RAVEL: L’ENFANT ET LES SORTILÈGES

 

In het libretto van de music-hall ster en romancière Colette leeft een verveeld, lastig en ondeugend jochie dat van zijn moeder zijn huiswerk moet maken zijn frustraties uit op de levenloze objecten en dieren uit zijn omgeving. Tot zijn verrassing komen zij tot leven en nemen wraak op hem. Maar dan maakt hij het weer goed door een gewonde eekhoorn te helpen. Wanneer hij zelf gewond raakt, brengen de dieren hem naar huis, weg uit de betoverde tuin.

 

Achtergronden

 

Hoe geboeid Ravel ook was door de operavorm, van de twaalf projecten die hij overwoog werden er maar twee – beide éénakters – gerealiseerd, eerst de komedie L’heure espagnole in 1911 en daarna de ‘lyrische fantasie’ L’enfant et les sortilèges.

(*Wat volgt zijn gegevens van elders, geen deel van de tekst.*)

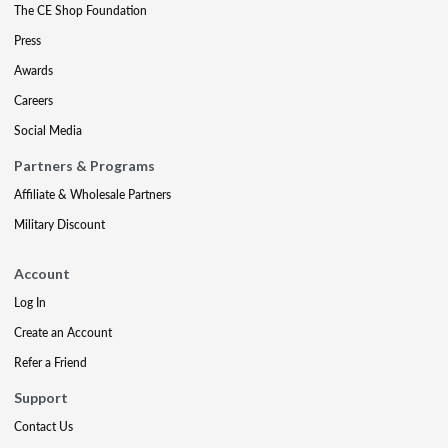
The CE Shop Foundation
Press
Awards
Careers
Social Media
Partners & Programs
Affiliate & Wholesale Partners
Military Discount
Account
Log In
Create an Account
Refer a Friend
Support
Contact Us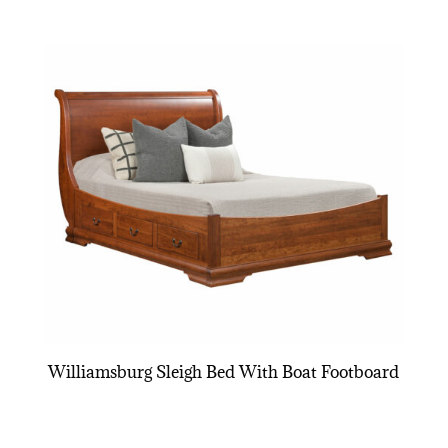
Williamsburg Sleigh Bed With Boat Footboard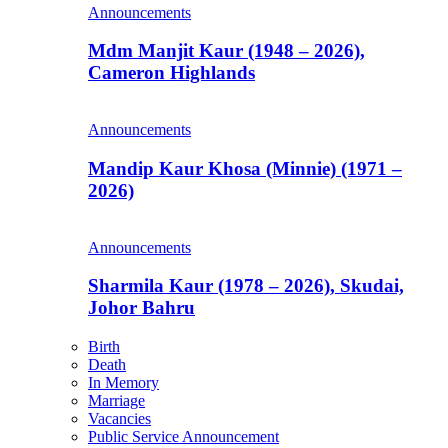
Announcements
Mdm Manjit Kaur (1948 – 2026),
Cameron Highlands
Announcements
Mandip Kaur Khosa (Minnie) (1971 –
2026)
Announcements
Sharmila Kaur (1978 – 2026), Skudai,
Johor Bahru
Birth
Death
In Memory
Marriage
Vacancies
Public Service Announcement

Op de gok had Colette hem tijdens W.O. I een libretto naar de loopgraven bij Verdun gestuurd, maar dat raakte zoek. Na die oorlog kreeg hij een kopie, maar het duurde tot 1924 voordat het werk dat een beeld geeft van de kindertijd en van moederliefde gereed was. Waarschijnlijk heeft Colette’s kostelijke fantasie iets van Maeterlicks l’Oiseau bleu.

Ravel vindt steeds precies de juiste toon in een partituur vol verfijnde en haast magische gevoeligheid en scherpzinnigheid waarin verder raffinement, fantasie en pret hand in hand gaan. Zo maken we mee hoe het nukkige knaapje weigert sommen te maken (en uit wraak later l’arimétique wraak komt nemen), Engelse theepot breekt, aan de staart van de kat trekt,  een eekhoorn prikt met een penpunt, het vuur dooft door er een ketel op te zetten, het behangpapier afscheurt, zijn boeken maltraiteert, de pendule van de grootvaderklok sloopt, een fragiel stoeltje schopt (une bergère is géén herderinnetje!) om vervolgens te merken dat alle zich tegen hem keren, waarna het tafereel naar buiten wordt verplaatst waar de bomen en de dieren agressief hun verhaal vertellen totdat de jongen het tij keert door een gewond eekhoornpootje te verbinden en hij zijn fouten inziet en betraand maar met beleden schuld in de armen van zijn moeder valt. Prachtige, ontroerende momenten te over, zeker in de haast magische tuinscène vol heel oorspronkelijke instrumentale kleuren. Zo schiep Ravel een volkomen overtuigende wereld die zowel verleidelijk als sinister is. 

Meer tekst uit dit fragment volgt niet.